The Pipeline and Hazardous Materials Safety Administration (PHMSA) has issued an advanced notice of proposed rulemaking (ANPRM) for its existing class location requirements for natural gas transmission pipelines as they pertain to actions operators must take following class location changes because of nearby population growth.

“Operators have suggested that performing integrity management measures on pipelines where class locations have changed due to population increases would be an equally safe but less costly alternative to the current requirements of either reducing pressure, pressure testing, or replacing pipe,” PHMSA said in an announcement published Tuesday in the Federal Register.
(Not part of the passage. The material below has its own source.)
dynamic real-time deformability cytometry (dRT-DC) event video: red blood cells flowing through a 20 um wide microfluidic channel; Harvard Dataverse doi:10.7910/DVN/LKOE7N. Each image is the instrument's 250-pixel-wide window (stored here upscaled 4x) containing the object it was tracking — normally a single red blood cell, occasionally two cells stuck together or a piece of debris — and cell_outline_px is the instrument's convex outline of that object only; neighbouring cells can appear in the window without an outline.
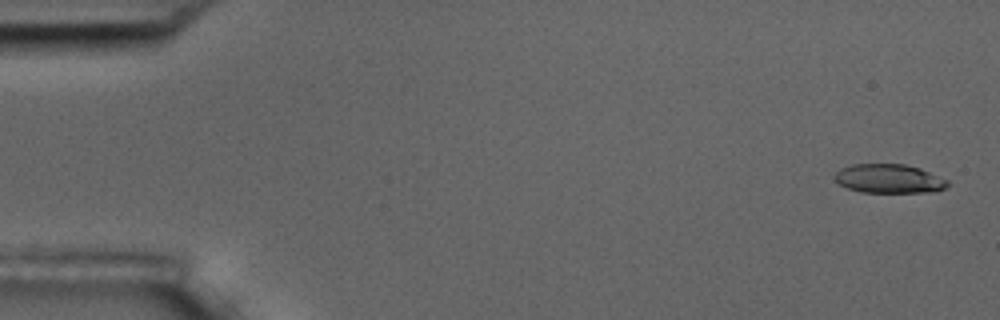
{"species": "common noctule bat (a hibernating species)", "species_latin": "Nyctalus noctula", "temperature_condition": "room temperature", "stored_images_in_passage": 13, "camera_frame_rate_fps": 3000, "um_per_image_px": 0.085, "animal": {"sex": "male", "body_mass_g": 17.5, "forearm_length_mm": 52.3}, "frame": {"image": 1, "passage_image": 1, "time_ms": 0.0, "image_size_px": [1000, 320], "cell_outline_px": [[952, 184], [936, 192], [860, 192], [848, 188], [840, 184], [832, 176], [840, 168], [852, 164], [904, 164], [920, 168], [948, 180]], "centroid_in_image_um": [75.58, 15.19], "position_along_channel_um": 9.4, "area_um2": 19.19}}
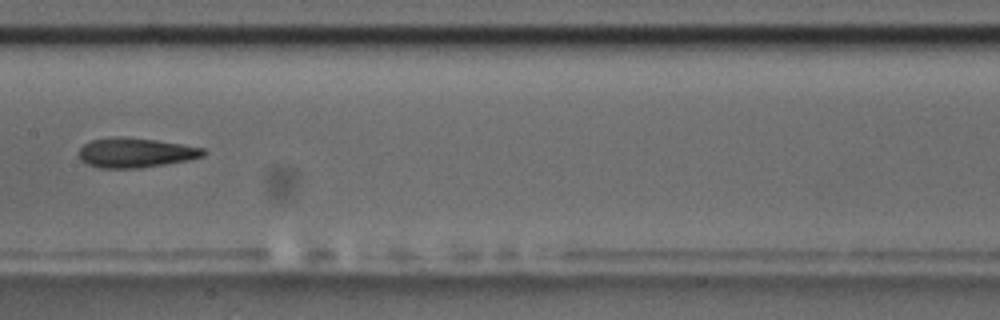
{"frame": {"image": 2, "passage_image": 8, "time_ms": 9.0, "image_size_px": [1000, 320], "cell_outline_px": [[208, 152], [204, 156], [188, 160], [140, 168], [100, 168], [88, 164], [80, 160], [80, 148], [84, 144], [92, 140], [156, 140], [204, 148]], "centroid_in_image_um": [11.59, 13.04], "position_along_channel_um": 195.8, "area_um2": 20.46}}
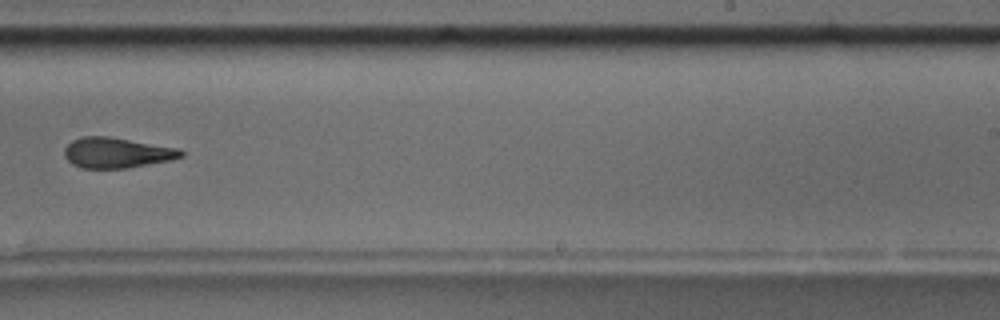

The ANPRM continues a line of discussion from a notice of inquiry published in 2013 and a report to Congress two years ago regarding whether expanding integrity management requirements would mitigate the need for class location requirements, PHMSA said.
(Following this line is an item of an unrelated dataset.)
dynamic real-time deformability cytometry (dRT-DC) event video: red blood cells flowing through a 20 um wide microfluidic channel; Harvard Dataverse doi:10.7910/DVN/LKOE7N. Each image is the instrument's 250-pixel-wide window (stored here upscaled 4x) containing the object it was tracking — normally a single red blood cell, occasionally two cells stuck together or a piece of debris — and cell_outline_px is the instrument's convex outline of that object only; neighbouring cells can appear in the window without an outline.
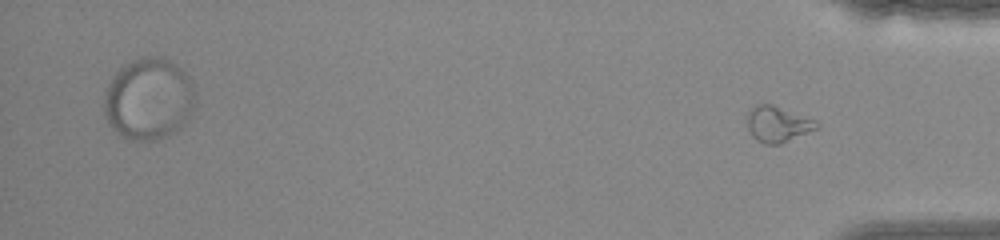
{"species": "common noctule bat (a hibernating species)", "species_latin": "Nyctalus noctula", "temperature_condition": "warm", "stored_images_in_passage": 41, "segment_of_instrument_passage": [2, 2], "camera_frame_rate_fps": 3000, "um_per_image_px": 0.085, "animal": {"sex": "female", "body_mass_g": 22.0, "forearm_length_mm": 56.7}, "frame": {"image": 1, "passage_image": 41, "time_ms": 13.333, "image_size_px": [1000, 240], "cell_outline_px": [[820, 128], [780, 144], [764, 144], [756, 140], [752, 136], [748, 128], [748, 112], [756, 104], [772, 104], [816, 120], [820, 124]], "centroid_in_image_um": [66.14, 10.56], "position_along_channel_um": 369.1, "area_um2": 14.57}}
PHMSA will accept comments on the ANPRM through Oct. 1.

The Interstate Natural Gas Association of America (INGAA) has estimated that gas transmission pipeline operators spend as much as $300 million annually replacing pipe to satisfy class location change regulations.

“INGAA strongly supports a common sense update to the class location change regulations that will enable increased deployment of modern integrity assessment technologies and processes,” said INGAA CEO Don Santa. “Despite dramatic engineering and technological shifts that have occurred since 1970, the class location change regulations have never been substantively revised.

“In determining how to address the obsolete class location change regulations, PHMSA should look to the direction taken in its pending gas transmission integrity regulations. These pending integrity regulations provide requirements for using modern pipeline assessment technologies, which are often a more effective, more efficient and less disruptive means of assessing and confirming pipeline safety.”